Balm in Gilead – 16 September 2016


The readings for next Sunday include this passage from Jeremiah.  The prophet is sunk in inconsolable grief at the state of religion and the people.  I was tempted, as I’m sure others were, to consign this to the Too Hard basket… but then my attention was caught by its raw reality and poetry…

My joy is gone, grief is upon me, my heart is sick. Hark, the cry of my poor people from far and wide in the land: “Is the Lord not in Zion? Is her King not there? The harvest is past, the summer is ended, and we are not saved.” For the hurt of my poor people I am hurt, I mourn, and dismay has taken hold of me. Is there no balm in Gilead? Is there no physician there? Why then has the health of my poor people not been restored? O that my head were a spring of water, and my eyes a fountain of tears, so that I might weep day and night for the slain of my poor people! [Jeremiah 8:18ff]

You might say that there are two broad ways of living a faith, in our case Christian faith.  They differ from each other, and yet in some ways you can have bits of each.  The most popular attitude, at any rate in western Christianity, is that it is mainly about me.  Although I know I am to love God and my neighbour, and quite often do, my faith, my satisfaction and my happiness are not negotiable and are the test, my security and assurance, my church and its fellowship, my growth and development…  This overall prior assumption with all its variations is scarcely questioned, and it can be formed to merge peaceably at least with the now dominant secular culture and people who probably want nothing to do with religion.  Faith is for me, obviously, and so plenty of people now say, “I have no need of it.  I can take better care of myself, myself.”

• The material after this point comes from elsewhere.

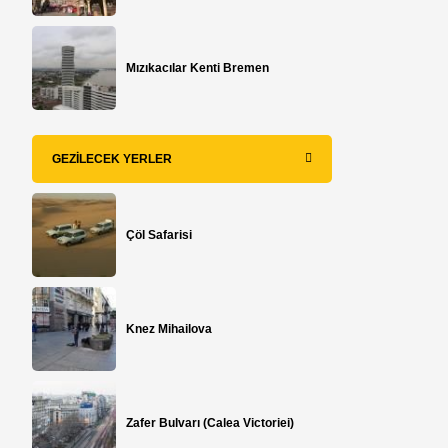
Mızıkacılar Kenti Bremen
GEZILECEK YERLER
Çöl Safarisi
Knez Mihailova
Zafer Bulvarı (Calea Victoriei)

The other way is the road less travelled… in which…  I am not the centre of life and faith.  That self is finding itself displaced (replaced…?).  In prayer and quiet discipline I am attending to what Jesus taught and presides over even now – a life which is challenging my securities and boundaries.  Jesus asked, Why do you call me Lord, yet don’t do the things that I say?  The balm in Gilead, we discover, is not a soothing balm, it is a healing, re-creating balm.  It is not about how I am feeling, but about who I am becoming, in Christ.  This way of faith is by its nature open and vulnerable, it sees no need of fences or walls.  It has been called in history the Via Negativa, because God whom we love and worship is best described by what God is not – God is not what we think.  What we have is mystery, holiness, justice and love, with the veil somewhat lifted for us by Jesus.  So we are not loud, and we do not imagine we are saving the world.  We live by the Spirit, as one of the great biblical images puts it – the wind of God.  The Spirit, taught Fr John Main, is Jesus living in us, and among us, and joining in our prayer.